DuckyNoMates · 19/03/2022 09:33

Nice one OP. X

FirstTimeSecondTime · 19/03/2022 09:33

Well done you,
He’s not a nice person

Cakecakecheese · 19/03/2022 09:37

I'm glad you realise you deserve better.

IamnotSethRogan · 19/03/2022 09:37

Excellent work!

liveforsummer · 19/03/2022 10:36

Well done OP, onwards and upwards. The entire thing is confusing. Why wouldn't he know anyone in his home town? Why would he never have contact with his friends if he moved to need to try that out? Assume as they was already a long distance relationship his friends are where he is not where you are so potentially not so far away.

Catflapkitkat · 19/03/2022 11:58

Good update OP. There is better for you
Good luck

CPL593H · 19/03/2022 13:05

If he is so self centred as to think this little 'experiment' was in any way reasonable or fair, he is not worth knowing. Good for you for not putting up with the nonsense.

billy1966 · 19/03/2022 13:58

Well done OP, he's too selfish to be of use to anyone.

BoredZelda · 19/03/2022 14:45

UHMMMMMM he's moving to his hometown and he doesn't no anyone?

Of I moved back to my home town there would be no-one I knew. None of my old friends live there any more, my family have moved away too. I am back there once a year for a week and I can go the entire time and not see anyone I know.

FinallyHere · 19/03/2022 14:52

I feel frustrated that I can't tell him how I feel about it!

In your situation, I like to think I would take back control by saying 'it's been fun but this is not working for me' and end the relationship.

Then concentrate on finding someone who makes your life better, rather than this selfishness.

Well done, @LillyPJ

Nsky · 19/03/2022 14:59

Hardly giving you much time before

Thesefeetaremadeforwalking · 19/03/2022 15:03

As Judge Judy says ' if it doesn't sound right then it probably isn't'.

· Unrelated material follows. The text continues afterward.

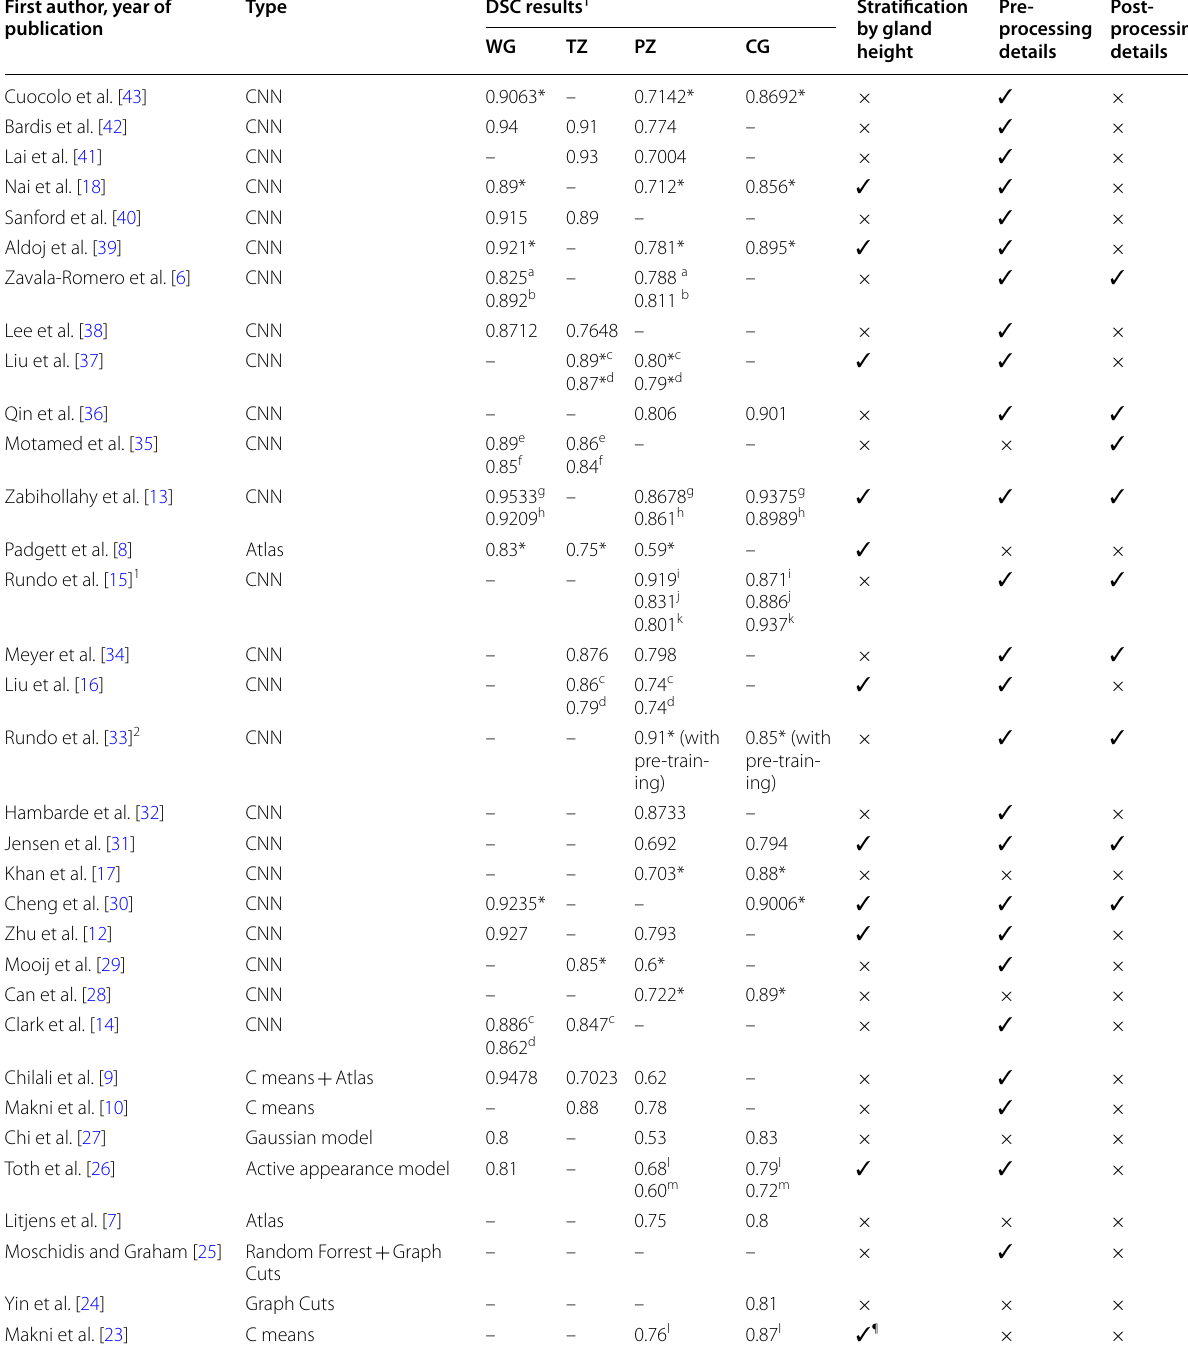
Table 5 Overview of segmentation methods with performance based on DSC. Number of articles reporting stratification by gland height, and reporting pre‑ or post‑processing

IMO this is a load of rubbish and I would suspect he has someone else.

Write him off, block, delete whatever and find someone who has better communication skills.

TracyMosby · 19/03/2022 15:05

Well done.

Sounds very controlling of him.

dworky · 19/03/2022 15:37

Ah, but you can be in no doubt of how little he actually feels for you.
I know it hurts but he's done you a favour. Rip the plaster off, grieve for a bit if necessary & move on.
You want more from a relationship than he's prepared or possibly capable of giving.

LillyPJ · 19/03/2022 18:58

Bored Zelda - same here. I'd know no one in my home town now.